More than 1,000 police officers were on duty.
Assistant Chief Constable Halpin called police action during the day "robust and proportionate".
He said: "The so-called carnival has been staged without discussion and clearly those involved are determined to cause as much disruption as possible.
"We have always said that we wanted to assist those who wish to make peaceful protest, but in our view it is clear this was never on this group's agenda.
"This is not about protest. This is unacceptable and irresponsible behaviour".
Scottish Justice Minister Cathy Jamieson said that some areas of Edinburgh City centre had faced significant disruption.
Ms Jamieson said: "It is sad and disappointing that a hard core of protesters are more interested in protest for protest's sake and not in joining the rest of the country in focussing on the real issues of poverty and climate change."
Two Green members of the Scottish Parliament who got caught up in the protest criticised the police for antagonising the crowd.
Mark Ballard and Shiona Baird found themselves surrounded on three sides by police in Hanover Street shortly before 1800 BST.
Mr Ballard said: "Police were rushing into the crowd and antagonising them.
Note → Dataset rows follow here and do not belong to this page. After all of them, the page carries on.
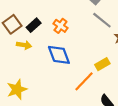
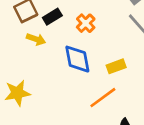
yellow rectangle: (102, 64) -> (116, 66), moved

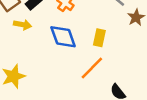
yellow rectangle: (116, 66) -> (99, 38), turned -49

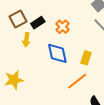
yellow arrow: (23, 25) -> (26, 40), turned 80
It was the most surreal and bizarre policing I have ever seen.
"Police seemed to be inflaming the situation by letting innocent bystanders wander into the areas of trouble, then not let them exit."
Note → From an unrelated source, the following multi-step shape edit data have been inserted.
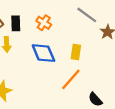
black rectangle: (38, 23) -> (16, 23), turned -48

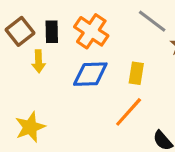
orange cross: (44, 23) -> (91, 31), size x1.5
blue diamond: (43, 53) -> (90, 74), turned -70

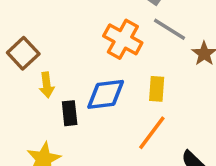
orange cross: (91, 31) -> (123, 39), moved
black rectangle: (52, 32) -> (70, 113), moved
The MSPs had returned from a mass blockade at the Faslane naval base in Argyll and Bute.
The MoD site is home to the UK's Trident nuclear submarine fleet and has been the focus of protests for many years.
Ms Baird said: "I was astonished that we almost stumbled into this disturbance - and even more shocked to discover that police would not let us leave the volatile areas.
"Faslane today was a textbook peaceful protest and to come across this in Edinburgh was very disappointing."
City taxi driver George Kennedy, 34, of Fairmilehead, said he was terrorised by eight masked men as he dropped an elderly passenger off in Marchmont Road at about 1300 BST.
"They just came out of nowhere and surrounded the cab," he said.
"They were wearing black and had their faces covered. They started shaking the taxi and trying to tip it over, I was angry but also really frightened."
Mr Kennedy said the group were shouting in French or German and shouting English swear words.
He added: "It went on for a few minutes. Luckily about eight police riot vans happened to be coming along the road, they ran off but the police managed to get hold of them."